:: Task goal ::
Copy everything in the data below exactly except the pictures.

:: Exercise material ::

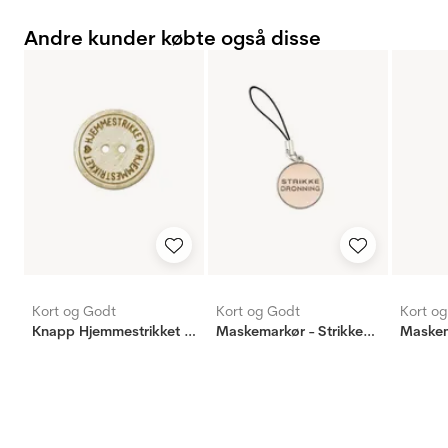
Andre kunder købte også disse
Kort og Godt
Kort og Godt
Kort o
Knapp Hjemmestrikket 22mm
Maskemarkør - Strikkedronning - lys brun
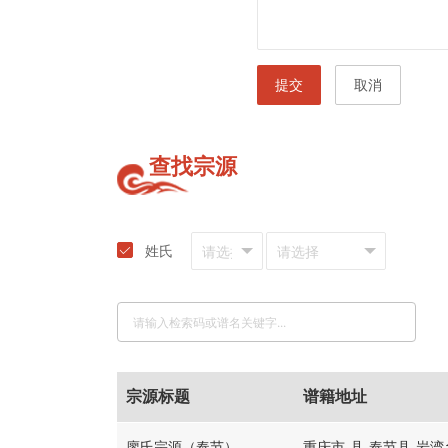
提交
取消
查找宗源
姓氏
宗源标题
谱籍地址
廖氏宗源（奉节）
重庆市-县-奉节县-岩湾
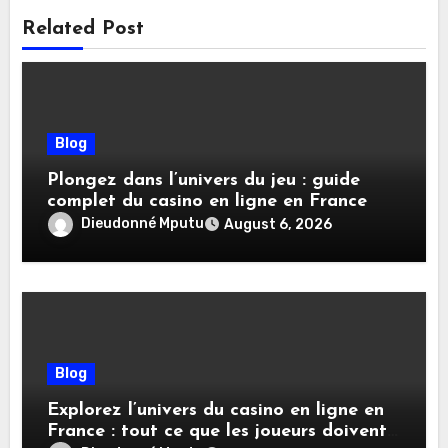
Related Post
Blog
Plongez dans l’univers du jeu : guide
complet du casino en ligne en France
Dieudonné Mputu
August 6, 2026
Blog
Explorez l’univers du casino en ligne en
France : tout ce que les joueurs doivent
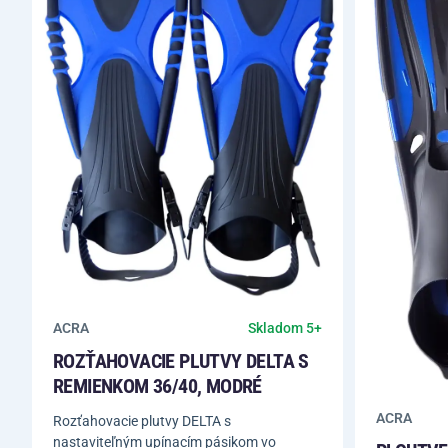
ACRA
Skladom 5+
ROZŤAHOVACIE PLUTVY DELTA S
REMIENKOM 36/40, MODRÉ
ACRA
Rozťahovacie plutvy DELTA s
nastaviteľným upínacím pásikom vo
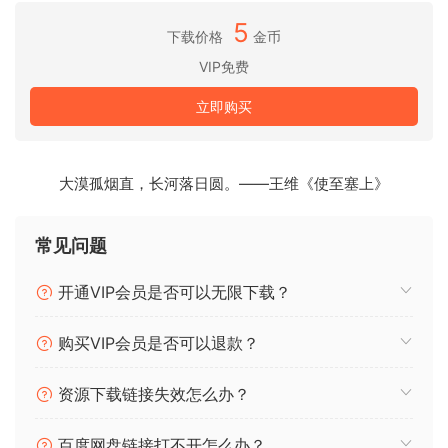
变波表，从而改变其音色，并在调制时在声音中产生额外的动
5
感。 同步仅使用一个振荡器即可创建经典的扫频同步音色。 三
下载价格
金币
种特殊的变形类型 – FM、AM 和 Rinq Mod – 使用 Osc 1 调制
VIP免费
Osc 2，后两种甚至适用于样本。
立即购买
A/B 混合
使用独特的 A/B 模式，振荡器可以以相位同步精度混合任何两
个波表 – 不同于简单地分层声音 – 开辟了中间波形的维度。 例
大漠孤烟直，长河落日圆。——王维《使至塞上》
如，为原本“薄”的波形添加主体，或为柔​​和的音色添加一点嘶嘶
声。甚至可以在同一个波表的两个不同“修改器”版本之间淡入淡
常见问题
出。当然，A/B Blend 可以实时调制。
开通VIP会员是否可以无限下载？
变更日志 v1.2.7
购买VIP会员是否可以退款？
❖ 撤消和重做现在可以正确与单选按钮和由 inc/dec 控
制的字母数字值（例如 Tempo）一起使用。
资源下载链接失效怎么办？
❖ 以前，在设置对话框中更改 Mod Knob CC 分配后，
Mod Knobs 可能无法与 Keystaqe via MIDI 2.0 CI 正确
百度网盘链接打不开怎么办？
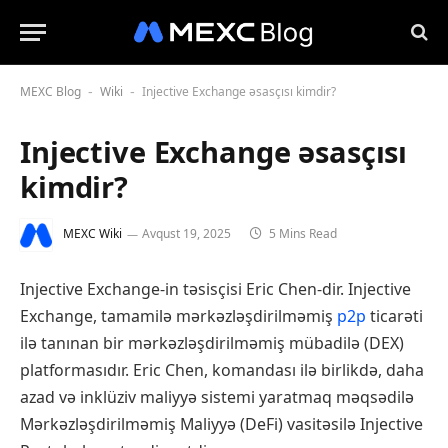
MEXC Blog
Wiki
Injective Exchange əsasçısı kimdir?
-
-
Injective Exchange əsasçısı
kimdir?
MEXC Wiki
Avqust 19, 2025
5 Mins Read
Injective Exchange-in təsisçisi Eric Chen-dir. Injective
Exchange, tamamilə mərkəzləşdirilməmiş
p2p
ticarəti
ilə tanınan bir mərkəzləşdirilməmiş mübadilə (DEX)
platformasıdır. Eric Chen, komandası ilə birlikdə, daha
azad və inklüziv maliyyə sistemi yaratmaq məqsədilə
Mərkəzləşdirilməmiş Maliyyə (DeFi) vasitəsilə Injective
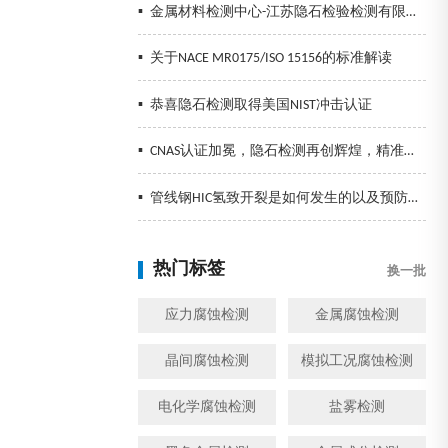
▪
金属材料检测中心-江苏隐石检验检测有限公司
▪
关于NACE MR0175/ISO 15156的标准解读
▪
恭喜隐石检测取得美国NIST冲击认证
▪
CNAS认证加冕，隐石检测再创辉煌，精准检测助力企业发展！
▪
管线钢HIC氢致开裂是如何发生的以及预防措施
热门标签
换一批
应力腐蚀检测
金属腐蚀检测
晶间腐蚀检测
模拟工况腐蚀检测
电化学腐蚀检测
盐雾检测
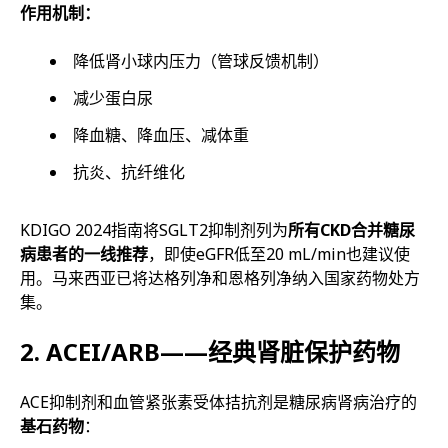
作用机制：
降低肾小球内压力（管球反馈机制）
减少蛋白尿
降血糖、降血压、减体重
抗炎、抗纤维化
KDIGO 2024指南将SGLT2抑制剂列为
所有CKD合并糖尿
病患者的一线推荐
，即使eGFR低至20 mL/min也建议使
用。马来西亚已将达格列净和恩格列净纳入国家药物处方
集。
2. ACEI/ARB——经典肾脏保护药物
ACE抑制剂和血管紧张素受体拮抗剂是糖尿病肾病治疗的
基石药物
：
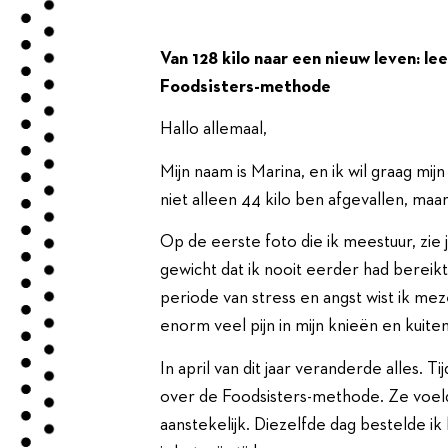
Van 128 kilo naar een nieuw leven: le
Foodsisters-methode
Hallo allemaal,
Mijn naam is Marina, en ik wil graag mij
niet alleen 44 kilo ben afgevallen, m
Op de eerste foto die ik meestuur, zie j
gewicht dat ik nooit eerder had bereikt
periode van stress en angst wist ik mez
enorm veel pijn in mijn knieën en kuit
In april van dit jaar veranderde alles. T
over de Foodsisters-methode. Ze voeld
aanstekelijk. Diezelfde dag bestelde ik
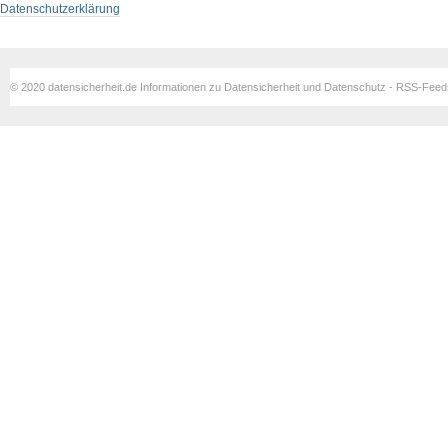
Datenschutzerklärung
© 2020 datensicherheit.de Informationen zu Datensicherheit und Datenschutz - RSS-Fee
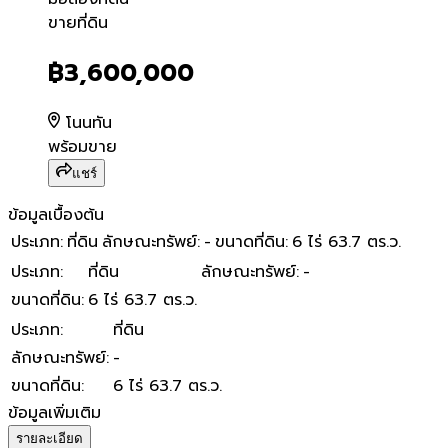
ขายที่ดิน
ขายที่ดิน
฿3,600,000
โนนทัน
พร้อมขาย
แชร์
ข้อมูลเบื้องต้น
ประเภท
:
ที่ดิน
ลักษณะทรัพย์
:
-
ขนาดที่ดิน
:
6 ไร่ 63.7 ตร.ว.
ประเภท
:
ที่ดิน
ลักษณะทรัพย์
:
-
ขนาดที่ดิน
:
6 ไร่ 63.7 ตร.ว.
ประเภท
:
ที่ดิน
ลักษณะทรัพย์
:
-
ขนาดที่ดิน
:
6 ไร่ 63.7 ตร.ว.
ข้อมูลเพิ่มเติม
รายละเอียด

:: Exercise answer ::
Andre kunder købte også disse
Kort og Godt
Kort og Godt
Kort o
Knapp Hjemmestrikket 22mm
Maskemarkør - Strikkedronning - lys brun
提交
取消
查找宗源
姓氏
宗源标题
谱籍地址
廖氏宗源（奉节）
重庆市-县-奉节县-岩湾
Related Post
Blog
Plongez dans l’univers du jeu : guide
complet du casino en ligne en France
Dieudonné Mputu
August 6, 2026
Blog
Explorez l’univers du casino en ligne en
France : tout ce que les joueurs doivent
ACRA
Skladom 5+
ROZŤAHOVACIE PLUTVY DELTA S
REMIENKOM 36/40, MODRÉ
ACRA
Rozťahovacie plutvy DELTA s
nastaviteľným upínacím pásikom vo
变波表，从而改变其音色，并在调制时在声音中产生额外的动
5
感。 同步仅使用一个振荡器即可创建经典的扫频同步音色。 三
下载价格
金币
种特殊的变形类型 – FM、AM 和 Rinq Mod – 使用 Osc 1 调制
VIP免费
Osc 2，后两种甚至适用于样本。
立即购买
A/B 混合
使用独特的 A/B 模式，振荡器可以以相位同步精度混合任何两
个波表 – 不同于简单地分层声音 – 开辟了中间波形的维度。 例
大漠孤烟直，长河落日圆。——王维《使至塞上》
如，为原本“薄”的波形添加主体，或为柔​​和的音色添加一点嘶嘶
声。甚至可以在同一个波表的两个不同“修改器”版本之间淡入淡
常见问题
出。当然，A/B Blend 可以实时调制。
开通VIP会员是否可以无限下载？
变更日志 v1.2.7
购买VIP会员是否可以退款？
❖ 撤消和重做现在可以正确与单选按钮和由 inc/dec 控
制的字母数字值（例如 Tempo）一起使用。
资源下载链接失效怎么办？
❖ 以前，在设置对话框中更改 Mod Knob CC 分配后，
Mod Knobs 可能无法与 Keystaqe via MIDI 2.0 CI 正确
百度网盘链接打不开怎么办？
MEXC Blog
Wiki
Injective Exchange əsasçısı kimdir?
-
-
Injective Exchange əsasçısı
kimdir?
MEXC Wiki
Avqust 19, 2025
5 Mins Read
Injective Exchange-in təsisçisi Eric Chen-dir. Injective
Exchange, tamamilə mərkəzləşdirilməmiş
p2p
ticarəti
ilə tanınan bir mərkəzləşdirilməmiş mübadilə (DEX)
platformasıdır. Eric Chen, komandası ilə birlikdə, daha
azad və inklüziv maliyyə sistemi yaratmaq məqsədilə
Mərkəzləşdirilməmiş Maliyyə (DeFi) vasitəsilə Injective
▪
金属材料检测中心-江苏隐石检验检测有限公司
▪
关于NACE MR0175/ISO 15156的标准解读
▪
恭喜隐石检测取得美国NIST冲击认证
▪
CNAS认证加冕，隐石检测再创辉煌，精准检测助力企业发展！
▪
管线钢HIC氢致开裂是如何发生的以及预防措施
热门标签
换一批
应力腐蚀检测
金属腐蚀检测
晶间腐蚀检测
模拟工况腐蚀检测
电化学腐蚀检测
盐雾检测
作用机制：
降低肾小球内压力（管球反馈机制）
减少蛋白尿
降血糖、降血压、减体重
抗炎、抗纤维化
KDIGO 2024指南将SGLT2抑制剂列为
所有CKD合并糖尿
病患者的一线推荐
，即使eGFR低至20 mL/min也建议使
用。马来西亚已将达格列净和恩格列净纳入国家药物处方
集。
2. ACEI/ARB——经典肾脏保护药物
ACE抑制剂和血管紧张素受体拮抗剂是糖尿病肾病治疗的
基石药物
：
Van 128 kilo naar een nieuw leven: le
Foodsisters-methode
Hallo allemaal,
Mijn naam is Marina, en ik wil graag mij
niet alleen 44 kilo ben afgevallen, m
Op de eerste foto die ik meestuur, zie j
gewicht dat ik nooit eerder had bereikt
periode van stress en angst wist ik mez
enorm veel pijn in mijn knieën en kuit
In april van dit jaar veranderde alles. T
over de Foodsisters-methode. Ze voeld
aanstekelijk. Diezelfde dag bestelde ik
Datenschutzerklärung
© 2020 datensicherheit.de Informationen zu Datensicherheit und Datenschutz - RSS-Fee
ขายที่ดิน
ขายที่ดิน
฿3,600,000
โนนทัน
พร้อมขาย
แชร์
ข้อมูลเบื้องต้น
ประเภท
:
ที่ดิน
ลักษณะทรัพย์
:
-
ขนาดที่ดิน
:
6 ไร่ 63.7 ตร.ว.
ประเภท
:
ที่ดิน
ลักษณะทรัพย์
:
-
ขนาดที่ดิน
:
6 ไร่ 63.7 ตร.ว.
ประเภท
:
ที่ดิน
ลักษณะทรัพย์
:
-
ขนาดที่ดิน
:
6 ไร่ 63.7 ตร.ว.
ข้อมูลเพิ่มเติม
รายละเอียด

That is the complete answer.